O Richard Gasquet, grande tenista francês, nunca chegou ao topo do ranking ou mesmo a uma final de Grand Slam porque na época em que jogava nos torneios de base, aprendeu a contar com seu absurdo talento para ganhar com facilidade dos adversários. Mas depois que subiu para o nível dos profissionais, ao lado de tantos outros talentos como ele, nunca teve a garra necessearia, o esforço, que não aprendeu a desenvolver.
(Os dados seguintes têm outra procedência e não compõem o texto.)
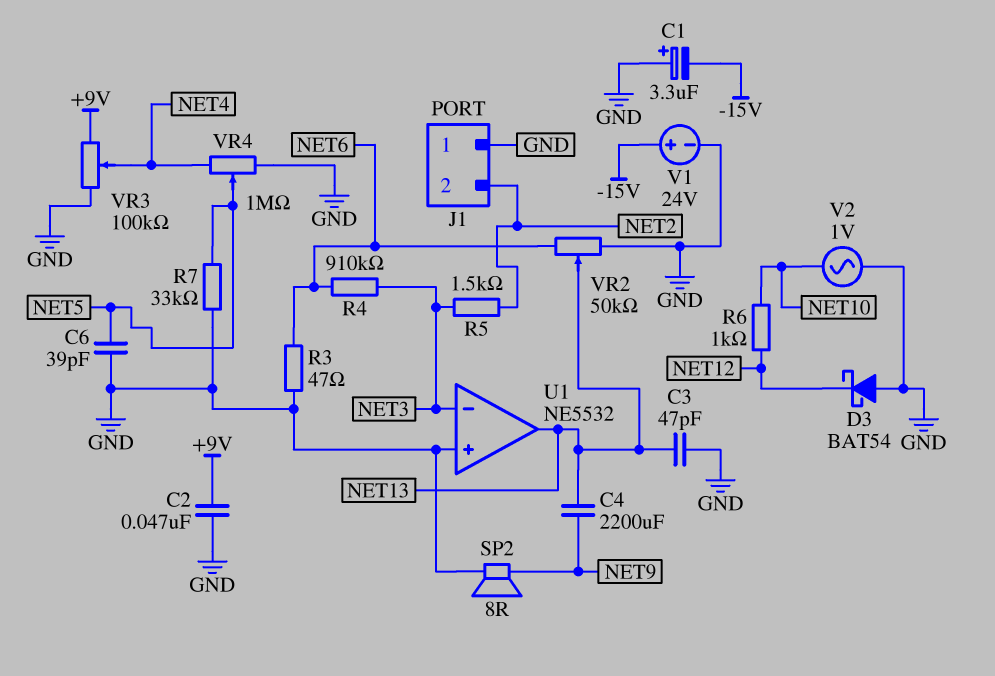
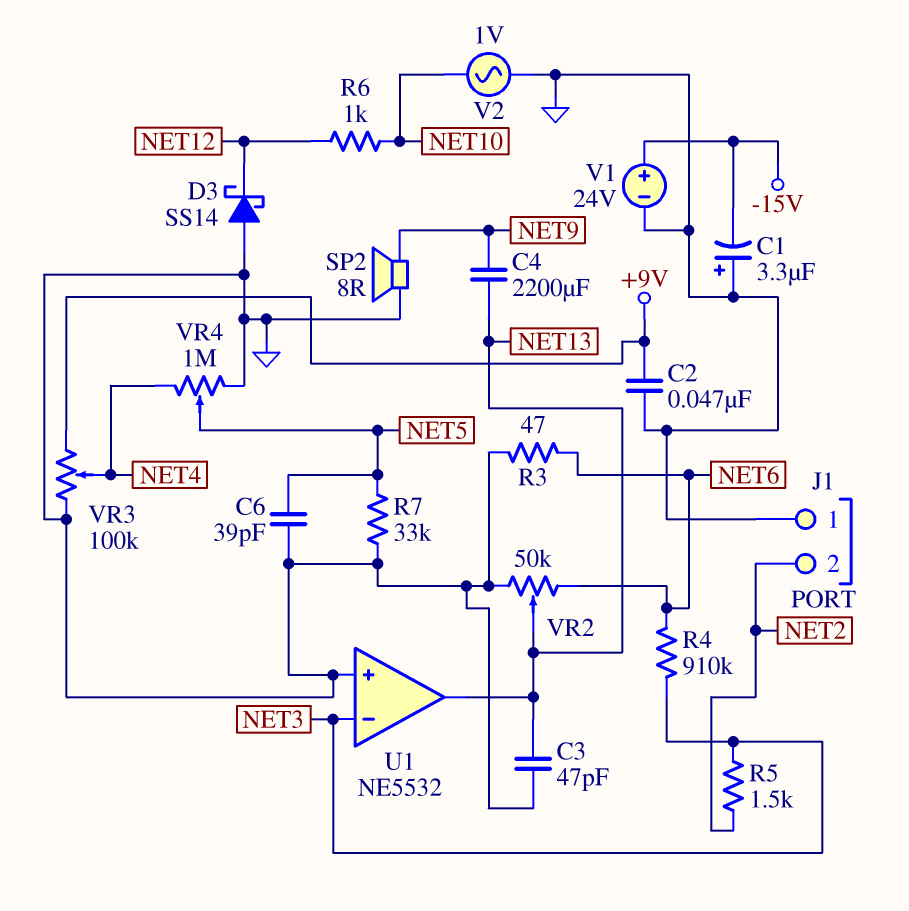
D3: schottky BAT54 (A GND, K NET12) -> schottky SS14 (A GND, K NET12)

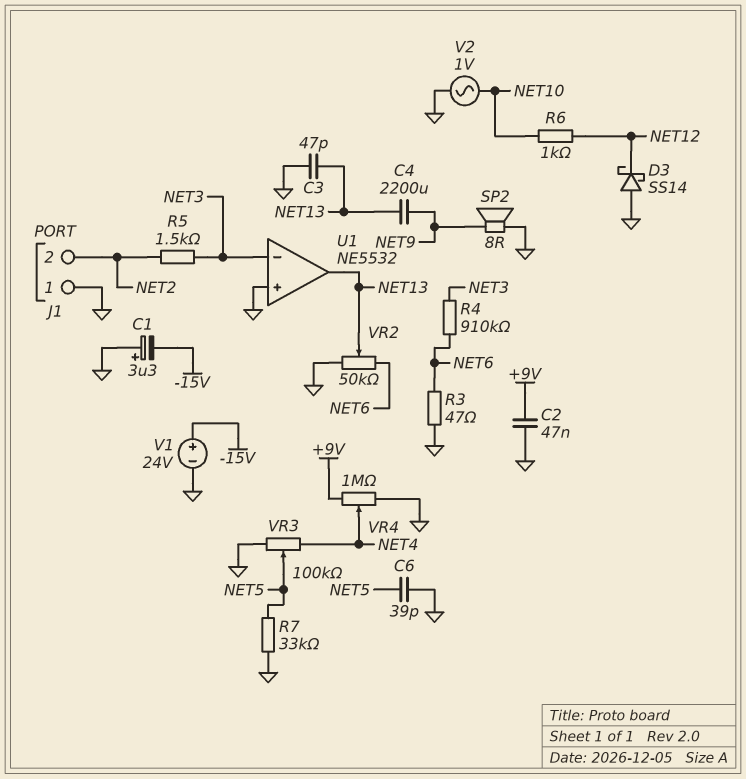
VR3: 100k (+9V, GND, wiper NET4) -> 100k (GND, NET4, wiper NET5)
VR4: 1M (GND, NET4, wiper NET5) -> 1M (+9V, GND, wiper NET4)

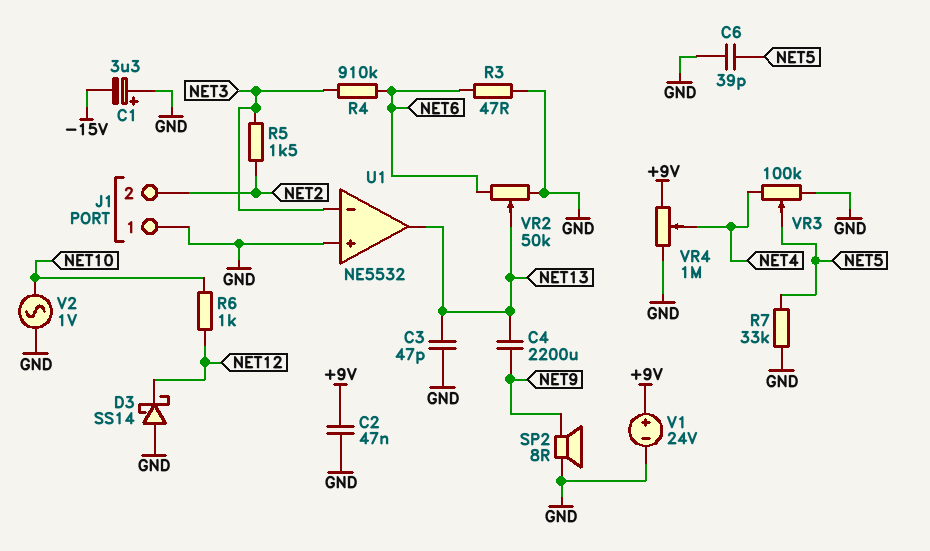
V1: 24V (plus -15V, minus GND) -> 24V (plus +9V, minus GND)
O que define o ranking não é mais qualidade técnica, que todos têm de sobra. É atitude.

Esse é mais um exemplo do esforço superando o talento, a inteligência. Uma habilidade democrática, disponível para todos e não para apenas um seleto grupo de bem nascidos.

Um dos posts de maior repercussão aqui no UoD ( “O que acontece quando você fica elogiando a inteligência de uma criança“) fala sobre isso, inclusive o quanto um rótulo de criança “especial” pode atrapalhar seu desenvolvimento na vida adulta.

Amanhã tem jogo da Seleção Brasileira de futebol, e quantas vezes já vimos esse filme, de contar demais com talento e esquecer de suar a camisa?

Enfim, abaixo, um vídeo de um discurso bem bacana feito por Eric Thomas (conhecido como o The Hip Hop Preacher) e estrelado pelo atleta Giavanni Ruffin (running back do time de futebol americano East Carolina)

Talento fascina. Mas esforço, inspira.